### Document excerpt

Afrinvest advises monetary, fiscal authorities to rethink anti-inflation rules

Afrinvest West Africa Limited, a capital market holding company, has advised monetary and fiscal authorities to rethink their anti-inflation strategies to holistically address the ugly narrative of surging inflation rate.

Managing Director, Afrinvest West Africa Limited, Ike Chioke, disclosed this yesterday at the unveiling of the 2023 Nigerian Banking Sector Report titled: “Getting Nigeria to Work Again!”

He explained that both the monetary and fiscal authorities have mainly been fixated on the control of money supply and selective tax reliefs.

“In our view, an effective strategy for taming the high inflation rate would be one that addresses structural bottlenecks (notably, insecurity and infrastructural gaps), improves ease of doing business, and incentivises large-scale local production of agriculture and manufactured goods alongside effective liquidity management and proper anchoring of market yields to the Monetary Policy Rate (MPR),” he said.

“In all, we stress that failure to stem the surging inflation tide in the near term would result in a contagion financial sector crisis and by extension, derail other segments of the economy from the growth path, given banks’ pivotal role as an economic bridge between the supply and demand segments of the economy,” he said.

According to the report, Nigeria’s fiscal deterioration has continued unabated. After hitting the N70 trillion mark in 2022 due mainly to the N23.7 trillion addition from securitised Ways & Means liabilities, the total public debt profile nudged higher to N87.4 trillion in the first half of this year.

### Provided information
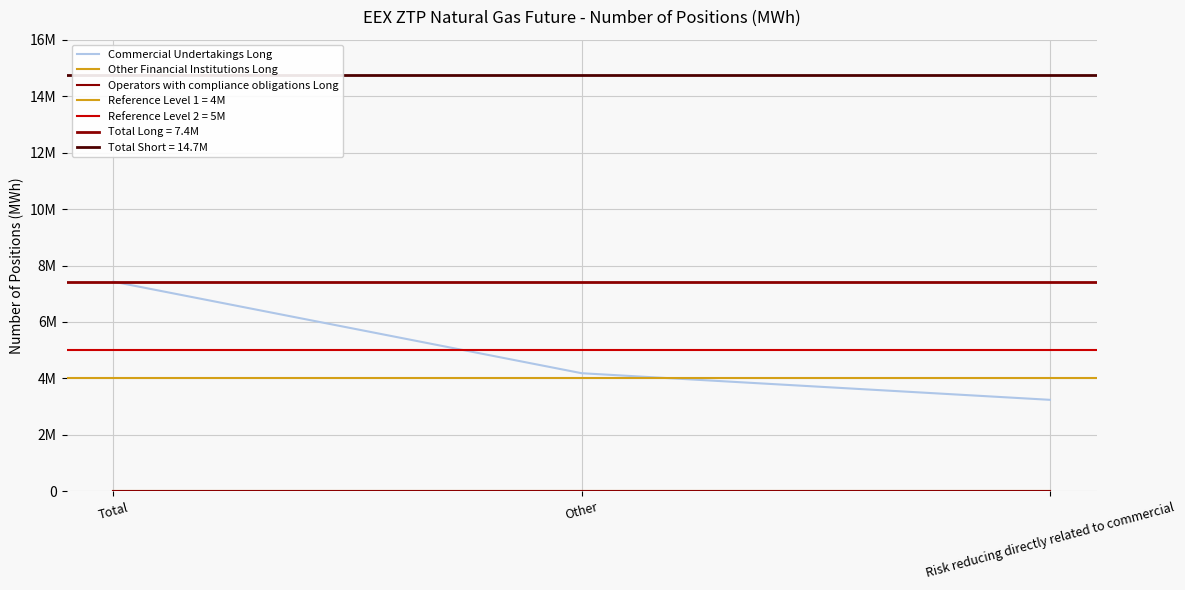

What is the value of the Commercial Undertakings Long point at the 3rd from the left?

3242496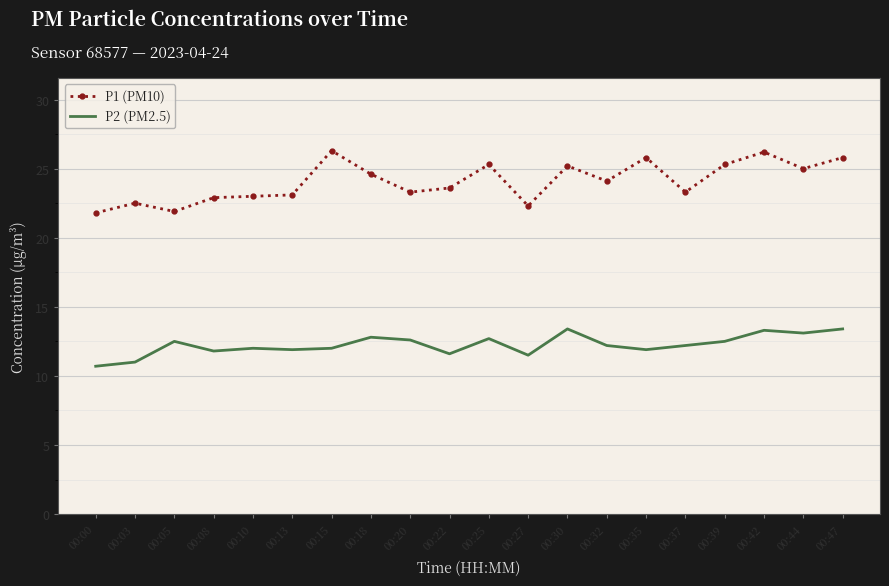

What is the average value of the P1 (PM10) series?

24.1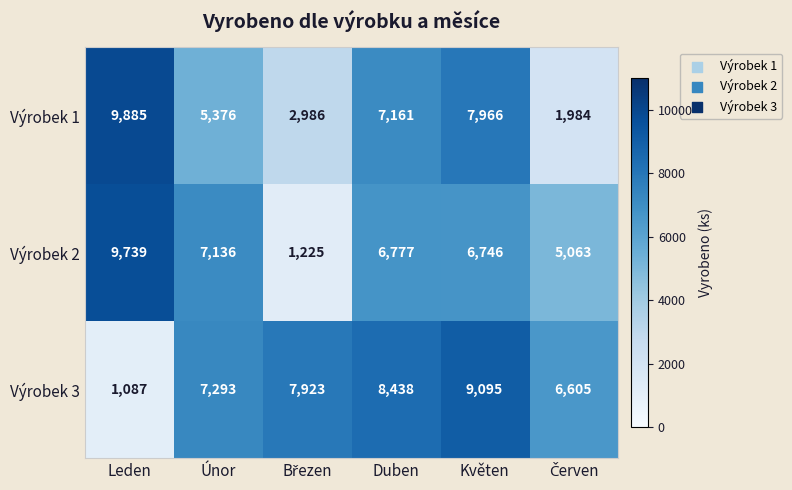

What is the maximum value shown in the chart?

9885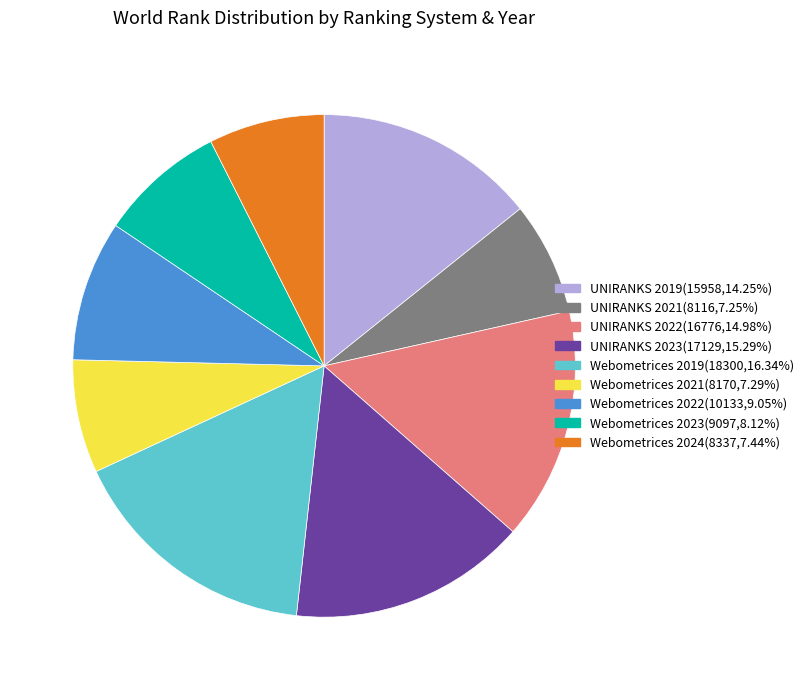

Do UNIRANKS 2023 and Webometrices 2022 together represent more than half of the pie?

No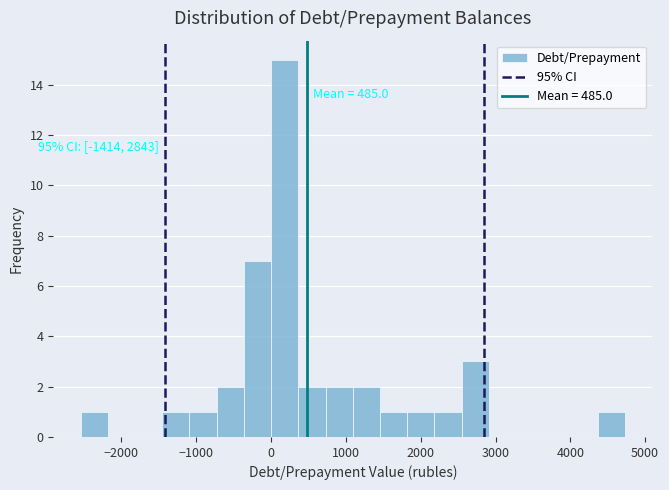

Around what value on the x-axis is the tallest bar? Give the approximate position of its centre, as read against the axis.

200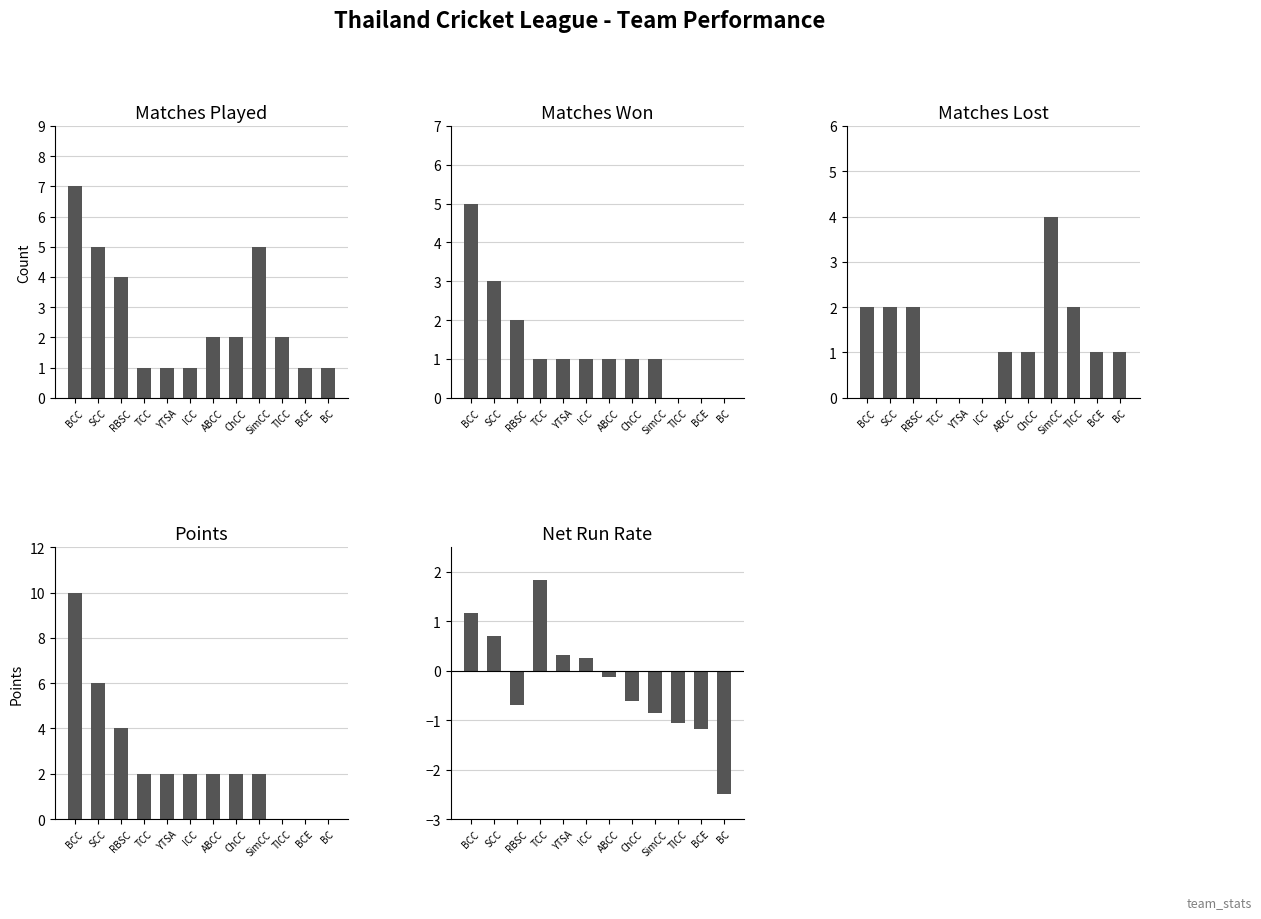

How many bars are there in total?

60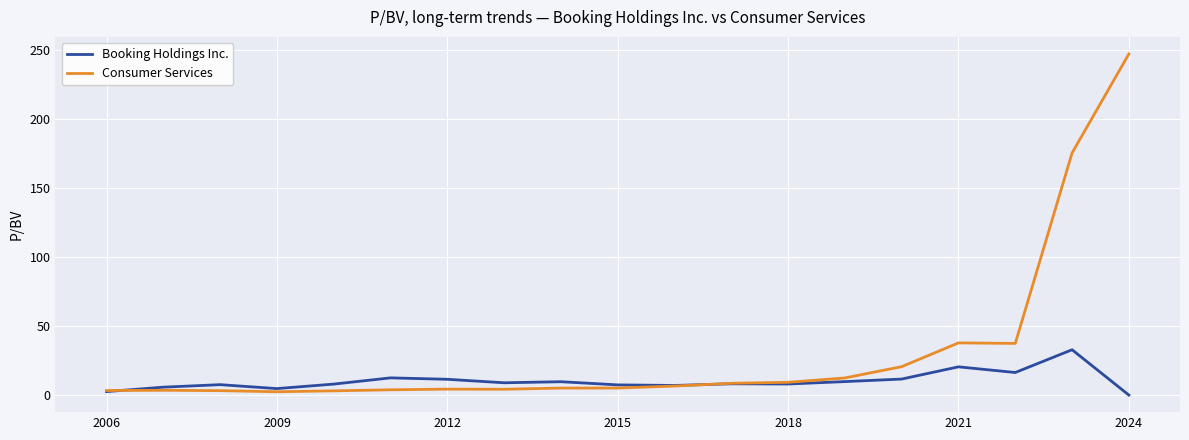

What is the maximum value for Booking Holdings Inc.?

32.8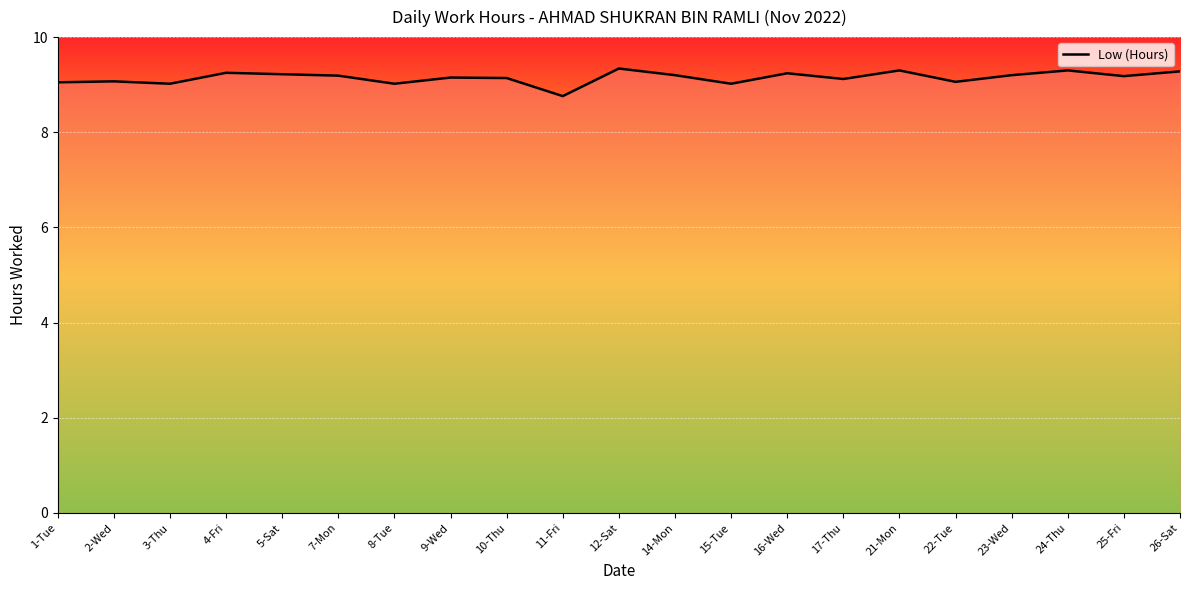

What is the maximum value shown in the chart?

9.3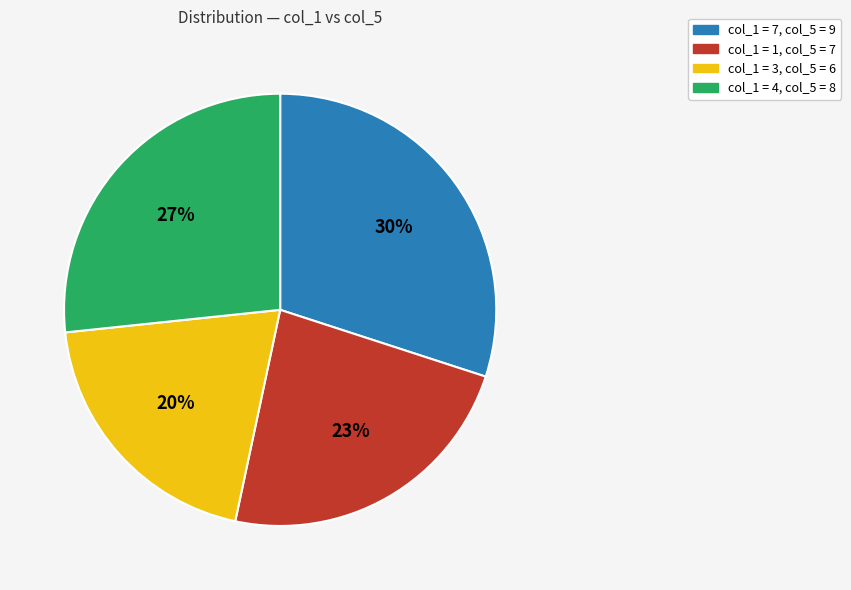

To the nearest percent, what is the difference between the largest and smallest slice percentages?

10%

### To-do item A
From the Afrinvest inflation article, reproduce the passage from "Managing Director, Afrinvest" up to and including "selective tax reliefs.".
### To-do item B
List every naira amount that appears in the Afrinvest inflation article.

### Exercise result A
Managing Director, Afrinvest West Africa Limited, Ike Chioke, disclosed this yesterday at the unveiling of the 2023 Nigerian Banking Sector Report titled: “Getting Nigeria to Work Again!”

He explained that both the monetary and fiscal authorities have mainly been fixated on the control of money supply and selective tax reliefs.

### Exercise result B
N70 trillion, N23.7 trillion, N87.4 trillion